┌─ TASK DATA

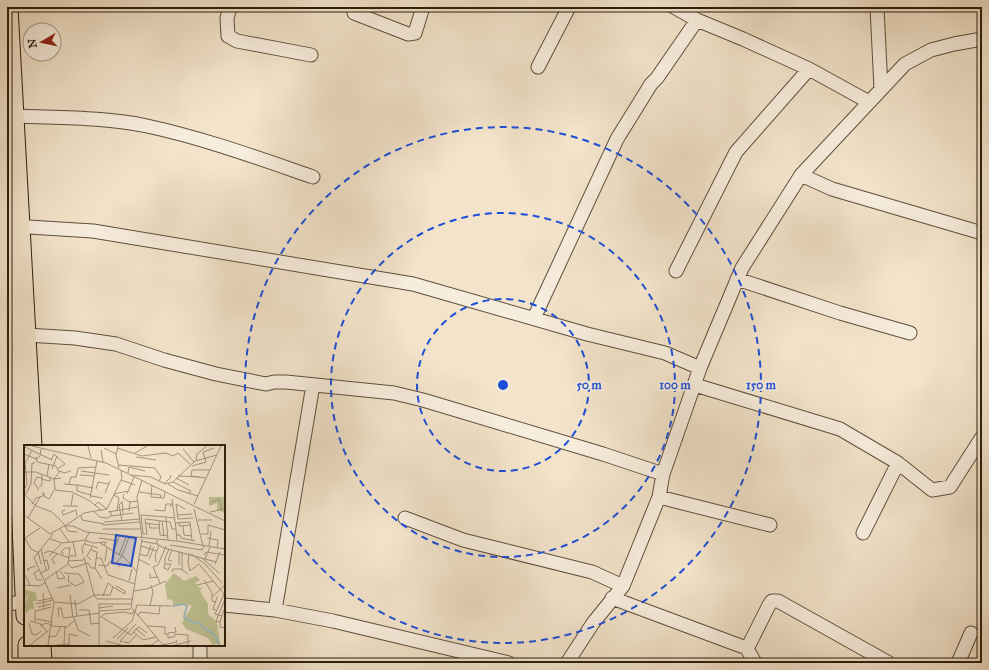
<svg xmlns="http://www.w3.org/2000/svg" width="989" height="670" font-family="'IM FELL Great Primer',serif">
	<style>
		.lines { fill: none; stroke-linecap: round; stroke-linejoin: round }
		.minor-casing { stroke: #5e4f3c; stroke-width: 15 }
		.major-casing { stroke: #2c1e0c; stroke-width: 19 }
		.minor { stroke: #f7eddd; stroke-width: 13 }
		.major { stroke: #f2e3ca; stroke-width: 17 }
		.ring { fill: none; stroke: #1d4ed8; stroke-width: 2; stroke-dasharray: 7 5 }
		.inset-river { fill: none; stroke: #9dbdbd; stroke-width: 2 }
		.inset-road { fill: none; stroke: #a3947e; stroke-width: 1 }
		.view { fill: #1d4ed8; fill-opacity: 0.15; stroke: #1d4ed8; stroke-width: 2 }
		.inset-edge { fill: none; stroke: #2c1e0c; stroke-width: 2 }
		.centre { fill: #1d4ed8; stroke: #f7eddd; stroke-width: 2 }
		.ring-label { font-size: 12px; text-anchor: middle; font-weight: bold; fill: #1d4ed8; stroke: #f7eddd; stroke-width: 3.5; stroke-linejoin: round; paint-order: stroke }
	</style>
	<rect width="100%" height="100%" fill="#f2e3ca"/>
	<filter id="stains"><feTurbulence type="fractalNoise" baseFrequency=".005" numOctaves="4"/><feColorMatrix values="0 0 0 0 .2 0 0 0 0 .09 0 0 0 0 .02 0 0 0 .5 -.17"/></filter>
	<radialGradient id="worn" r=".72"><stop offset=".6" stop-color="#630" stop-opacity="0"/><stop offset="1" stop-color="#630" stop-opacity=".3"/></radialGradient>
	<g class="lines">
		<defs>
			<path id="minor" d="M230,7L227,18L228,36L237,41L311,55
				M674,7L697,20L743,39L809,69L869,102
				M877,7L881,89
				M354,13L408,34L415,33L423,7
				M538,67L569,7
				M16,116C59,118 104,117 147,126C203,138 258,158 313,177
				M801,175L832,189L982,233
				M12,226L93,231L413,284L587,334L665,353L700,368
				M676,271L736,152L809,69
				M737,279L840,313L910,333
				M534,318L617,139L651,84L657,78L697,20
				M27,335L75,338L116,344L164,360L216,374L266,384L274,382H286L394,393L423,400L603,454L663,474
				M695,385L840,429L898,463L932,490L950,487L982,437
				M659,497L770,525
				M405,518L463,540L592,572L623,586
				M863,533L898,463
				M612,598L741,646L746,647L750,643L769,605L772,601H778L889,663
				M7,604L24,602
				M224,605L275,610L333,621L509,663
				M275,610L313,385
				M200,645V663
				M746,647L754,661L756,663
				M567,663L593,623L623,586L659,497L663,474L700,368L742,268L801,175L905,64L931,50L954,44L982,39
				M958,663L971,633"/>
			<path id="major" d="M9,7L33,446
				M7,209L25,616
				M27,645V663
				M42,645L43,663"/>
		</defs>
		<use href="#minor" class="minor-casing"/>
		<use href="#major" class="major-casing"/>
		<use href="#minor" class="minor"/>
		<use href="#major" class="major"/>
	</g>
	<g class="ring">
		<circle cx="503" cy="385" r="86"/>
		<circle cx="503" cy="385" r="172"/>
		<circle cx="503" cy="385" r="258"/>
	</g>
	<g transform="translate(24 445)">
		<rect width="201" height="201" fill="#f2e3ca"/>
		<path d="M185,52H201V68L193,65V58L185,61ZM150,128L160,136L172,131L176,135L171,138L176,143L179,142L176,146L184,159V169L193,177L196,198L189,200L184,193L162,184L158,178L168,161L160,158L150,161L148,155L143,154L141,139ZM0,144L12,148L13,156H9L10,164H6L2,169L0,160L4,152V148L0,159Z" fill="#bfc294"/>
		<path class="inset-river" d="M148,161L160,159L163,161L160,172L168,177L176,178L180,183L191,190L195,200"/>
		<path class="inset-road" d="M8,1L82,18L201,76M64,1L67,13M94,1L92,10L95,23M1,2L28,15M80,3L92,9M93,3L118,11L142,8L149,11L154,8L166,19M159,4L170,17M77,5L79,17M111,8L123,1M0,9L12,14L16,11L17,4M12,12L13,17L32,21L35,27M112,12L132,15M27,15L30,9L41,19L33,24M172,15L173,9L183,1M94,20L131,23L137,32L135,36M168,21L182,17L179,7L190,3M28,24L33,11M57,26L85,30M0,27H12L30,34L37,33M104,28L105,22L121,26M56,30L71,31M107,30L127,32L141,39M23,31L25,19M154,31L175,32M152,33L165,40M182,33L167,31L168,25H186M17,34L26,36V32M30,34L31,45L48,47L66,56L78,66M30,34L36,26L40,28L47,26M97,35L111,40M118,35L113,52L118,93M149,37L167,46L165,49M40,39L53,40M45,39L47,32H52L54,23L72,22M140,39L147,32L146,30M141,39L149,37L171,16L193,10M144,39L154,45L174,51M128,40L127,52L140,53L141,47M15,42L18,40V29M72,44L74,37L84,39M0,45L3,38L1,18L8,5M15,45L10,38L13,32L18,33M115,47L137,50L136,53M20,48V51L25,54L30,45M81,48L86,36M90,49L104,46M100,49L99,53L106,57M103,49L110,32M67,50L53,46V40L69,43M90,50L95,53L93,66M2,51L12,61L28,67L41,80M67,51L79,53M0,52L7,39L8,18H11M66,53L73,16M148,54L152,84M98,56L99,68M188,57L195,54L198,64M8,59L12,53L19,51V47M170,59L197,1M71,60L74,57L83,64M39,61H54M47,61L49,49M161,64L152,59L154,74L169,73M170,64L179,101M41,65L38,66L39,70L52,65L53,71M130,65L141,66L142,59H148L146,62M105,66L106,57L114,56M70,67L76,72L83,73L87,71V67M84,67L114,62M186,67L201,64M0,70L26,89L40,81H49L62,87L153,96L201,104M154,70L168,69M57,71L58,75L80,79M87,71L109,68M142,72L117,70L119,89H123L121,74L146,77L148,84H152L153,96M4,73L16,52M174,75H188M98,76L95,60L98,57M135,76L136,90L144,91M138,76L140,91M80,77L116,74M121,78L135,80M125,78L126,83H135M151,78L166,77L168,95M155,78V81L167,80M79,80L116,77M41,81L60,68L83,64L98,33L97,26M41,81L44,86L53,87M159,81L160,90L168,91M36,84L45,97M79,84H116M177,89H184V80L201,85M152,90H156L157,93L171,96M1,93L7,104L13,107M1,93L16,83M75,93L94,96M183,93L194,95L193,103M26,94L38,98L55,96L61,95L65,88M118,94L107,162L139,200M61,95L69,98L82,97L80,101M133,95V99L140,103L192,117M144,95L142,72L151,73M117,96L133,99M76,98L101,113L113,127M61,99L74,103M146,100L178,105L180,101M117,101L133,106M185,101L187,86M17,104L22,125M67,105L73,107L71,123L78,134M14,106L17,119M90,106L95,91M158,107V125L164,129M20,108L25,106L46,113M165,108L164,118L166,126L175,119M40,109L37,107L41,103H46M59,109L58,103L62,96M115,109L123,111L127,100M167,109L181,119L198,138M95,110L102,92M180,110L182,107L201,110M25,111L38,98M46,111H52L49,97M98,111L105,92M60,112L70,150H86L89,142L101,149V146L92,141M72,113H77L84,130L111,139M178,113L195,128M114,114L126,120M125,114L130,102M181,114L186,102M67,115L63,111L68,102M45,116L60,115M81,116L83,102M148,116L144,115L148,105M132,117L131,111L135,100M31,119L28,114L33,109M44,119L48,123L64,118L67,123H71M141,119L140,123L144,125L147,119H141V113L145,104M175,119L201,150M191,119L196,107M74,120L83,121L86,116L89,118M155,120V106M96,122L93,117L98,111M15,125L10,128L13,135H18M5,126L3,124L12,121M32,126L34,134L41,133L36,126M148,127L149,124H158M0,128L6,140M17,128L25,124L23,115L19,116M40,128L55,129L56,131M126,128V133L133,132M45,130L44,136L51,141L60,137L56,130M21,135L44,119L46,102M180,135L188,148V156L191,157M105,136L108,124M136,138L129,122L134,120L142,101M0,140L16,141L22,137M173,140L190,136M33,143L47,140M109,146L123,144L142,136M19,148L20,164L27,162M46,150L49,173M79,151L84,138L89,142M189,151L201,140M51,155L53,171M14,156L28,153M30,157L54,159L70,150L73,154H108M12,159L29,155M126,161L129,147L127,140M14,162L27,159M75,163L89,161M55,165H65L67,179L76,178M192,165L189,164L193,152M76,166L107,164M76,171L107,190L112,184L121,191M78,171L80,169L101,167L108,169L110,166M114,171L116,167L135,169L136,161M198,171L191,169L200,149M35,172L34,163H37L39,172M39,173L76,168M50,173L54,185L66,191M12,174L29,177M6,176L17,179L23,187M11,177V166L20,164M196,177L192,176L201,154M5,178L8,189L12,190L17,186M16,181L22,178L28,180M27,181L43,182L50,176M123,181L141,182V189H144V193L152,191M201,183L196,182V177L201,162M112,184L115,182L123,188M110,187L119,195L132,192M144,188L152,187L151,182M150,189L164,190V200M24,192L32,191L37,181M89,193L108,176L113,160L147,161M93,194L104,183M82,196L97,200M99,197L96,196L112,179M100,197L105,198L113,189M40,199L41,181M6,200L24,186M24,200L30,157L10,113L29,89M33,200L45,199M45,200V189L54,191M75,200V159H107M120,200H128L134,195M138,200L153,197L152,195M151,200L167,196"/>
		<path class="view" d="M92,90L112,93L107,121L88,118Z"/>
		<rect width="201" height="201" class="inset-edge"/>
	</g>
	<circle cx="503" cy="385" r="6" class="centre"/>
	<g class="ring-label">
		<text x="589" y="389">50 m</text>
		<text x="675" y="389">100 m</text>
		<text x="761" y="389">150 m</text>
	</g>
	<rect width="989" height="670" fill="none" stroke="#f2e3ca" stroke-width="24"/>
	<rect x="8" y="8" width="973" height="654" fill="none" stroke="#2c1e0c" stroke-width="2"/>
	<rect x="12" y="12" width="965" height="646" fill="none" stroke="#2c1e0c"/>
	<g transform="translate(42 42) rotate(261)"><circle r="19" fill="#f7eddd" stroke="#a69a89"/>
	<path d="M0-3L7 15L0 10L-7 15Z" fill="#8f2418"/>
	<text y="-6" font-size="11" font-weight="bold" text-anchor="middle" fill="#2c1e0c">N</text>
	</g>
	<rect width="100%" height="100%" filter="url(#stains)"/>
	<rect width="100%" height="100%" fill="url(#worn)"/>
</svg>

└─

* [WORK TO BE COMPLETED]
The answer must consist of every line from the records above that holds "lines".

* [OUTPUT OF THE EXERCISE]
		.lines { fill: none; stroke-linecap: round; stroke-linejoin: round }
	<g class="lines">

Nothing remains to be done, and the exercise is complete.